— Data block —
_ _ _ _ _ _ _

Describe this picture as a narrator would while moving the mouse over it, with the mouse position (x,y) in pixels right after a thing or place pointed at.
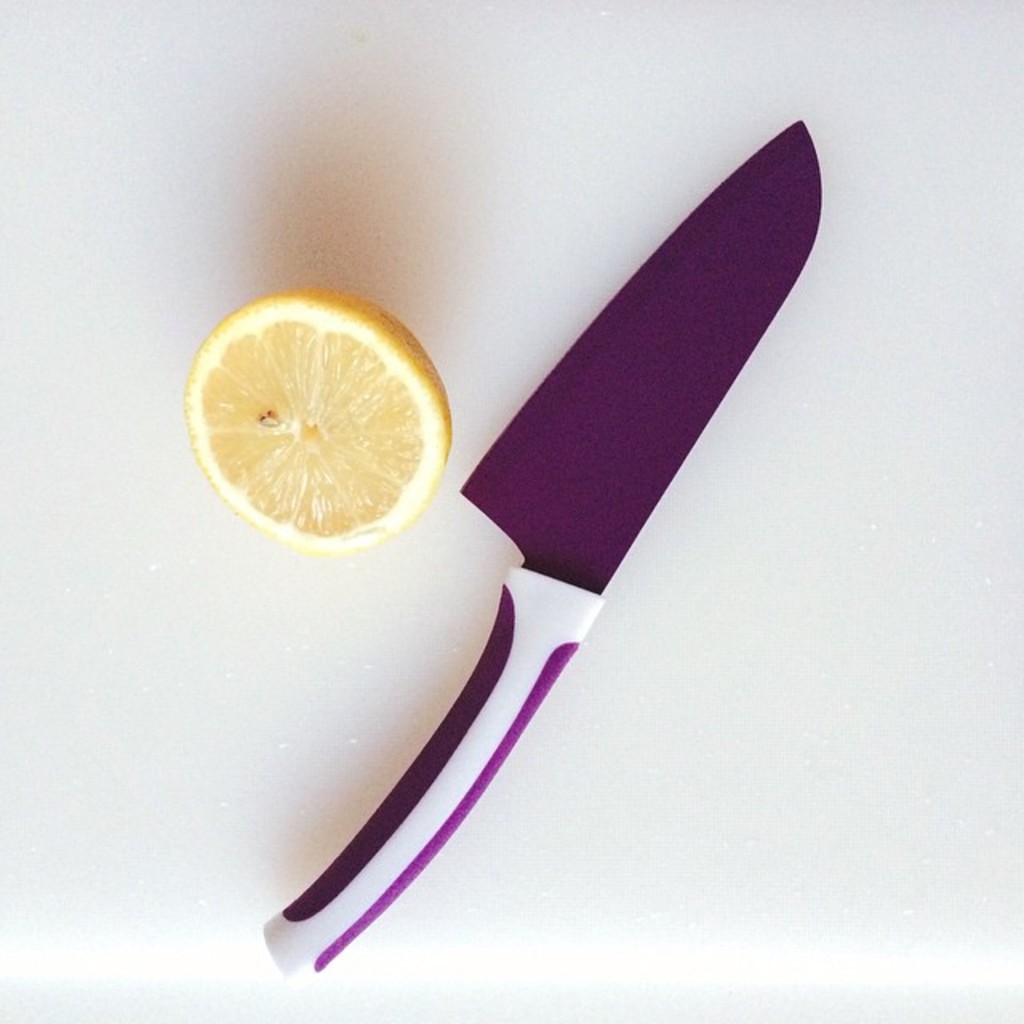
In the image we can see a knife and lemon (398,381) on a table (143,354).
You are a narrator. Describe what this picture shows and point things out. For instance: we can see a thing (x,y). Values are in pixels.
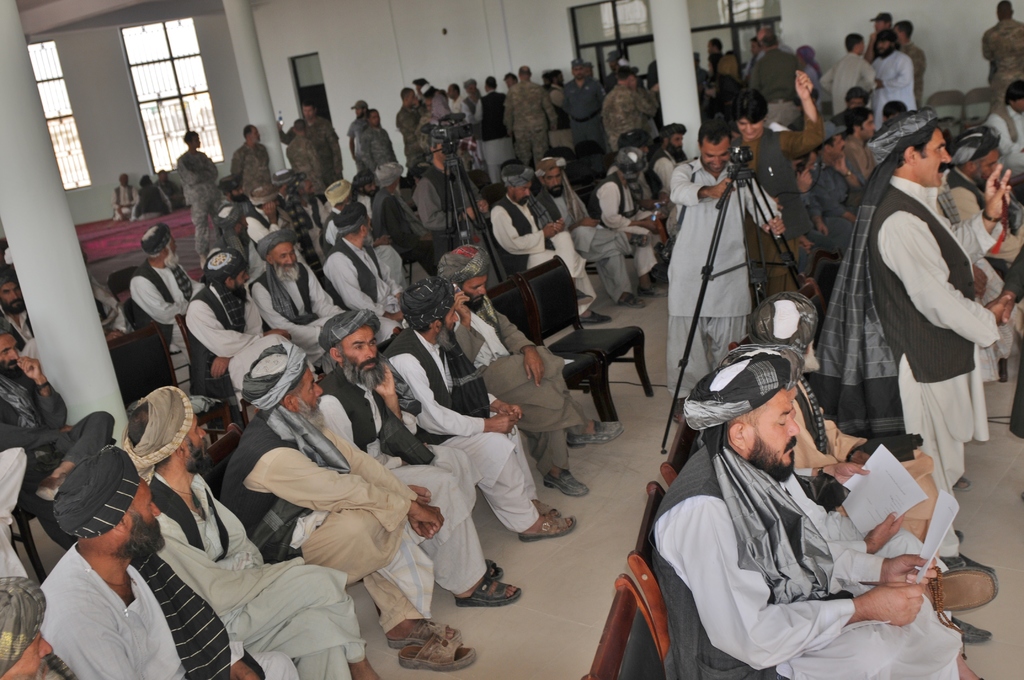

_ _ _ _ _ _ _

— Exercise goal —
With the images omitted, repeat all the data word for word.

— Output for this exercise —
Describe this picture as a narrator would while moving the mouse over it, with the mouse position (x,y) in pixels right after a thing or place pointed at.
In the image we can see a knife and lemon (398,381) on a table (143,354).
You are a narrator. Describe what this picture shows and point things out. For instance: we can see a thing (x,y). Values are in pixels.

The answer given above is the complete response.